Mandy Barna / 12.10.2017, 05:00 Uhr
Eberswalde (MOZ) 40 Kinder und Jugendliche zwischen fünf und achtzehn Jahren nehmen an den wöchentlichen Trainingsstunden der Barnimer Schachfreunde in Eberswalde, Wandlitz und Bernau teil.

Während die Breitensportler bei den offenen Turnieren als Barnimer Schachfreunde antreten, spielen die fortgeschrittenen Nachwuchsspieler seit 2011 aus sportlichen und organisatorischen Gründen bei den offiziellen Meisterschaften für den SC Eintracht Berlin.

Seit dieser Saison spielen die 20 fortgeschrittenen Barnimer Schüler zusätzlich für die Leegebrucher Schachfreunde. "In den letzten zwei Jahren gab es immer wieder Anfragen von Martina Sauer, Vorstandsmitglied bei den Leegebrucher Schachfreunden und seit diesem Jahr sogar Jugendwart des Landesschachbundes Brandenburg. Eine neue Regelung erlaubt den Jugendspielern nun, für zwei Vereine zu spielen. Die Gespräche mit Martina Sauer waren sehr positiv. Daher haben wir uns dafür entschieden, dass unser Nachwuchs in dieser Saison zusätzlich Leegebruch verstärkt", so die Eberswalder Übungsleiterin Mandy Barna, die alle 40 Barnimer Nachwuchsspieler trainiert.

Ihren ersten offiziellen Auftritt in Brandenburg hatten die Barnimer am Wochenende in Bad Freienwalde, wo die Jugendlandeseinzelmeisterschaften im Schnellschach stattfanden.

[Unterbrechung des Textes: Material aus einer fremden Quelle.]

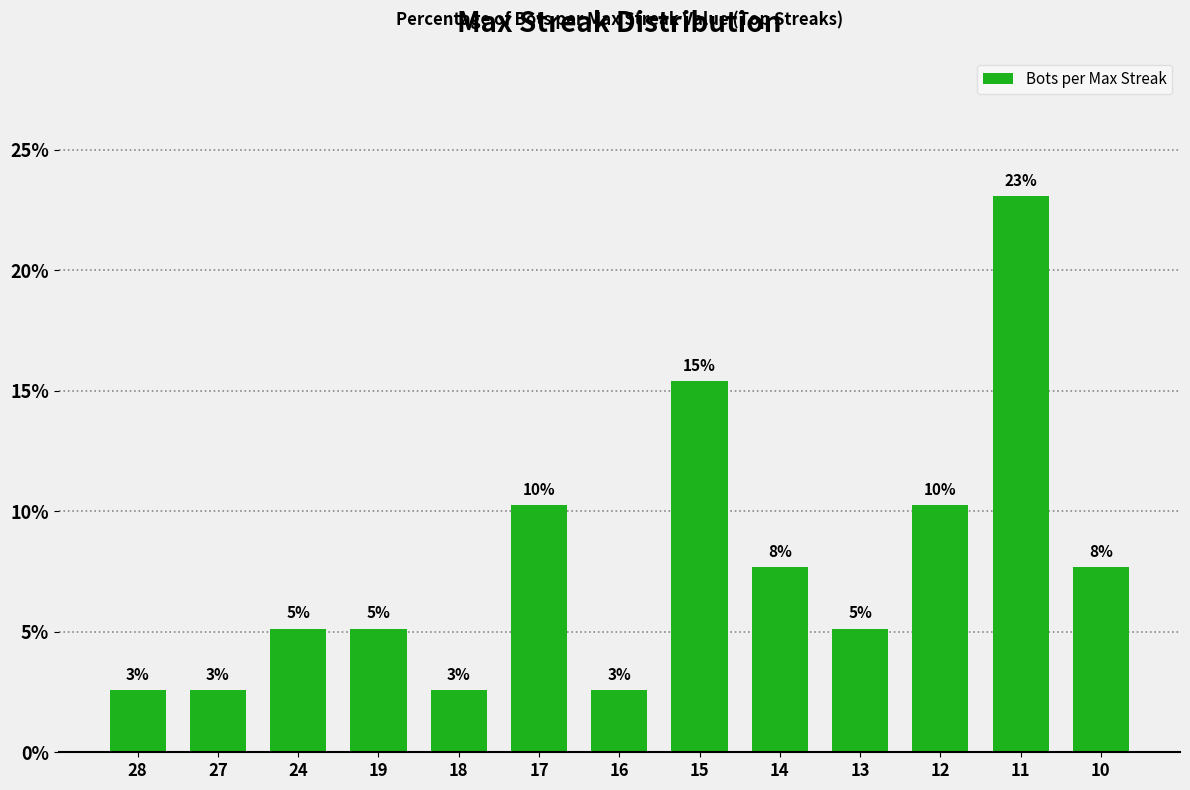

What is the smallest value displayed?

2.6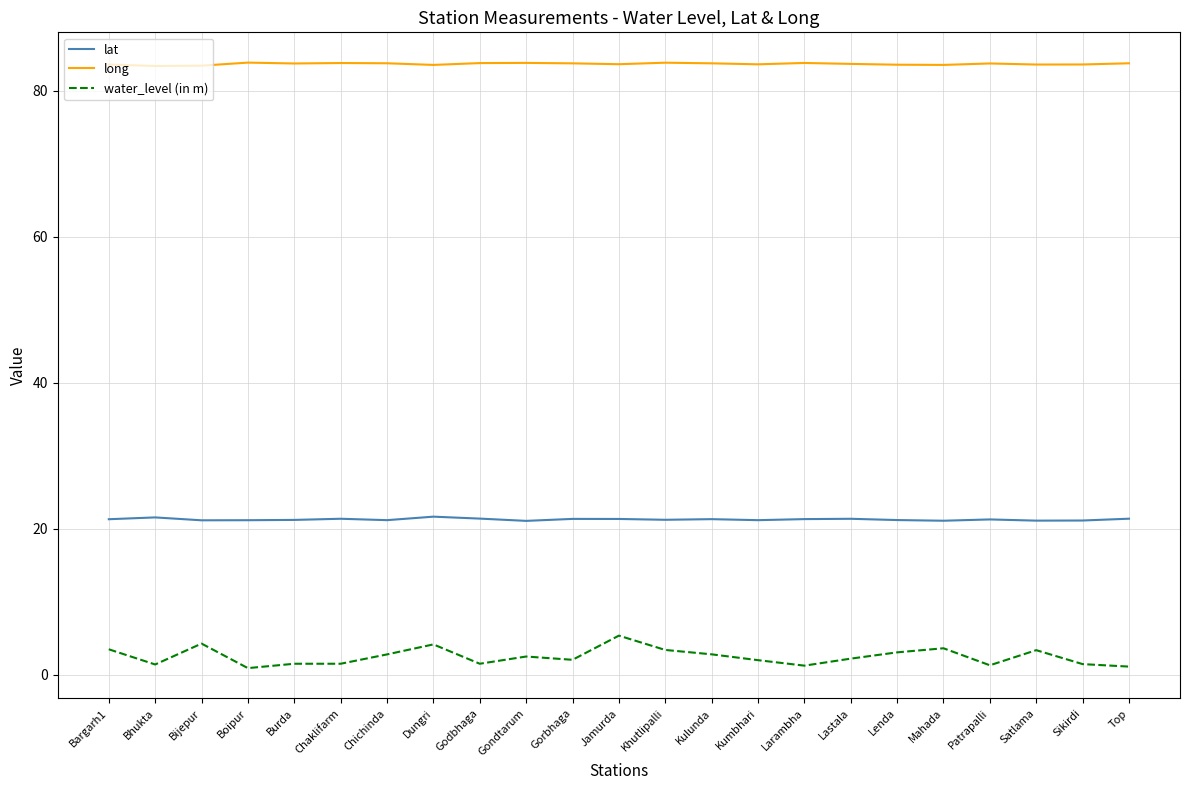

True or false: water_level (in m) and lat cross at least once.

False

Nicht alle der fünfzehn Barnimer hatten einen guten Tag. Aber trotzdem holten sie immerhin acht Podestplätze. Sieben Runden hatten alle Teilnehmer zu absolvieren. Nur die U 8 kam mit sechs Runden aus.Für jede Partie gab es bei dieser Schnellschachdisziplin nur fünfzehn Minuten Bedenkzeit.

Landesmeister für die Barnimer Schachfreunde wurden Lorenz Beyer (U 10) sowie Nadin Schiewe (U 18 weiblich). Vizelandesmeister wurden Hauke Raasch (U 12), Robin Straßburg (U 14), Tobias Goldenbaum (U 18) sowie Jessica Seifert (U 14 weiblich). Bronze gewannen Jannis Schulz (U 16) sowie Johanna Dominick (U 8 weiblich).

Weitere Titel holten Jona Roselt (U 8) und Freyer Müller (U 14) beide von den SF Groß Schönebeck im SV Motor Eberswalde. Als 15-Jähriger konnte Maximilian Mätzkow (ESV Eberswalde) der gesamten U-18-Konkurrenz in Bad Freienwalde das Nachsehen geben und holte sich ungeschlagen den Landesmeistertitel.